Antiderivative: F(x) = x² + x

Evaluate: F(3) - F(1) = (9 + 3) - (1 + 1) = 12 - 2 = 10.

That's the area under y = 2x + 1 from x = 1 to x = 3.

Properties of Definite Integrals

Linearity: ∫ₐᵇ [f(x) + g(x)] dx = ∫ₐᵇ f(x) dx + ∫ₐᵇ g(x) dx ∫ₐᵇ k·f(x) dx = k · ∫ₐᵇ f(x) dx

Additivity over intervals: ∫ₐᵇ f(x) dx + ∫ᵦᶜ f(x) dx = ∫ₐᶜ f(x) dx

Integrate in pieces, add results. This is how you handle functions that change behavior.

Reversing limits: ∫ₐᵇ f(x) dx = -∫ᵦᵃ f(x) dx

Swapping a and b negates the integral. Area traversed "backward" is negative.

Zero-width integral: ∫ₐᵃ f(x) dx = 0

No interval, no area.

Geometric Examples

Triangle: f(x) = x from 0 to 2.

∫₀² x dx = [x²/2]₀² = 4/2 - 0 = 2

Check: Triangle with base 2, height 2 has area ½ · 2 · 2 = 2. ✓

Rectangle: f(x) = 3 from 1 to 5.

∫₁⁵ 3 dx = [3x]₁⁵ = 15 - 3 = 12

Check: Rectangle with width 4, height 3 has area 4 · 3 = 12. ✓

Parabola: f(x) = x² from 0 to 1.

∫₀¹ x² dx = [x³/3]₀¹ = 1/3 - 0 = 1/3

No simple geometric check, but calculus handles it effortlessly.

Average Value

The average value of f(x) on [a, b] is:

f_avg = (1/(b-a)) · ∫ₐᵇ f(x) dx

This is the height of a rectangle with the same area as the region under f.

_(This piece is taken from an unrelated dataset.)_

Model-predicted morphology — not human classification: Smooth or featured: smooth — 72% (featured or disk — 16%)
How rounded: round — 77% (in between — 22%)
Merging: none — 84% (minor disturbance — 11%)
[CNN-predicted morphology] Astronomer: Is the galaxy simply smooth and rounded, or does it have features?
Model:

Example: Average value of x² on [0, 3].

∫₀³ x² dx = [x³/3]₀³ = 9

f_avg = (1/3) · 9 = 3

On [0, 3], the average value of x² is 3.

When Antiderivatives Are Hard

Not every definite integral requires finding F(x) explicitly.

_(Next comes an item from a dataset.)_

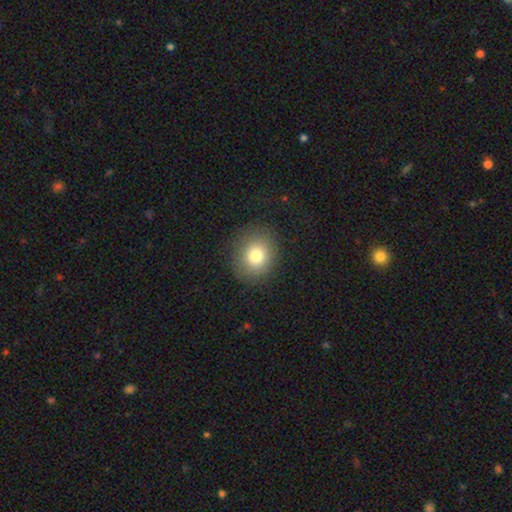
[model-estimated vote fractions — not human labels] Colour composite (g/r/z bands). It shows a smooth galaxy with no disk features (79%) that is round (70%). Merging: none (86%).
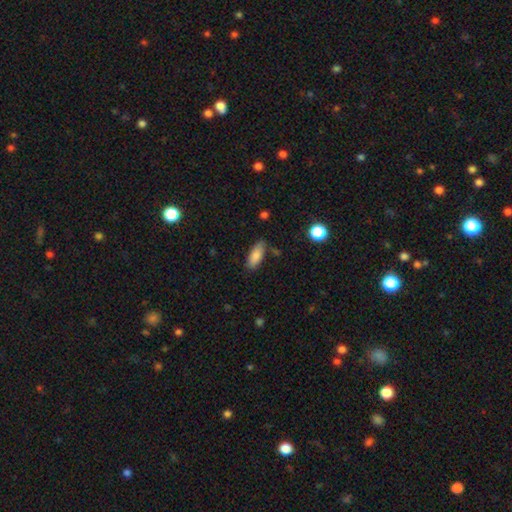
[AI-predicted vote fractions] smooth-or-featured: smooth: 84% | featured or disk: 8% | star or artifact: 7%
  how-rounded: in between: 78% | cigar-shaped: 19% | round: 2%
  merging: none: 76% | minor disturbance: 17% | merger: 3% | major disturbance: 3%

Numerical methods: Simpson's rule, trapezoidal rule, and computer algorithms can approximate ∫ₐᵇ f(x) dx to any desired precision.

Symmetry: If f is odd and the interval is symmetric about 0, the integral is 0.

∫₋₂² x³ dx = 0 (x³ is odd)

Comparison: If you can bound f(x), you can bound its integral.

If 0 ≤ f(x) ≤ g(x) on [a, b], then: 0 ≤ ∫ₐᵇ f(x) dx ≤ ∫ₐᵇ g(x) dx

The Mean Value Theorem for Integrals

If f is continuous on [a, b], there exists some c in (a, b) such that:

f(c) = (1/(b-a)) · ∫ₐᵇ f(x) dx

The function achieves its average value somewhere in the interval.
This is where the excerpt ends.